Poster
in
Workshop: Models of Human Feedback for AI Alignment
Scalable Oversight by Accounting for Unreliable Feedback
Shivam Singhal · Cassidy Laidlaw · Anca Dragan
Fri 26 Jul midnight PDT — 8 a.m. PDT
Reward functions learned from human feedback serve as the training objective for RLHF, the current state-of-the-art approach for aligning large language models to our values; however, in practice, these reward models fail to robustly capture our desiderata. For instance, they often place more weight on the length of the output or agreement with the user and less on important features like factual correctness. A major reason behind these shortcomings of learned reward functions is the fact that human annotator feedback on which the models are trained is unreliable.

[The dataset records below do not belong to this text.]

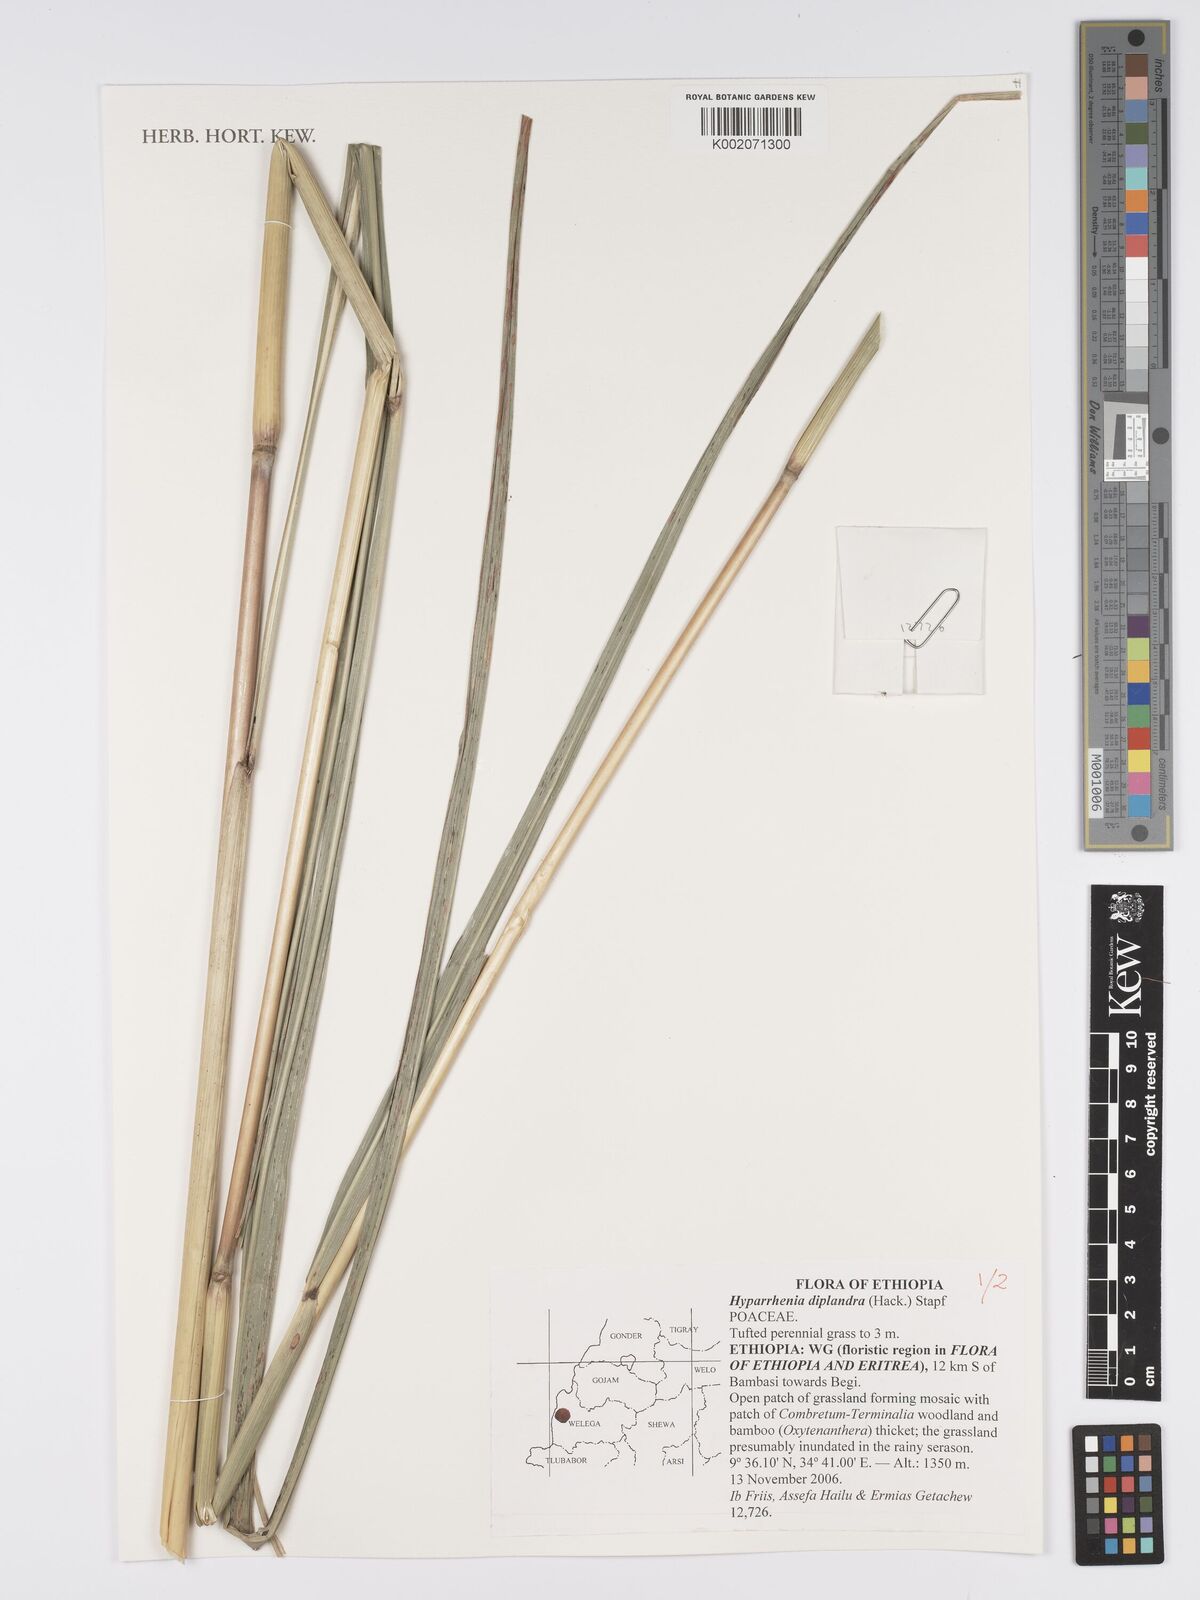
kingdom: Plantae
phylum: Tracheophyta
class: Liliopsida
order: Poales
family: Poaceae
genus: Hyparrhenia
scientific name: Hyparrhenia diplandra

Due to knowledge gaps, limited resources, cognitive biases, or other factors, annotators may not be able to accurately judge the model's outputs, and thus, their feedback may not be reliably aligned with their true preferences. Current proposals to address the challenges posed by unreliable feedback include asking annotators only easy questions that they can easily answer, providing them with an AI assistant during evaluation, and relying primarily on AI feedback with limited human supervision (e.g., constitutional AI). However, it remains unclear how practical and scalable these approaches are. We identify a complementary strategy that can easily be incorporated into existing alignment methods (e.g., RLHF, DPO, etc.): explicitly modeling the annotators’ knowledge and judgment in order to better learn from unreliable feedback. In particular, we propose an adjustment to the Bradley-Terry model used in preference learning that accounts for how well an annotator’s feedback is expected to match their true values or preferences. We test our approach in a setting where annotators are likely to provide unreliable feedback, and we find that it results in preference models that assign higher value to important characteristics, like factuality, than existing methods.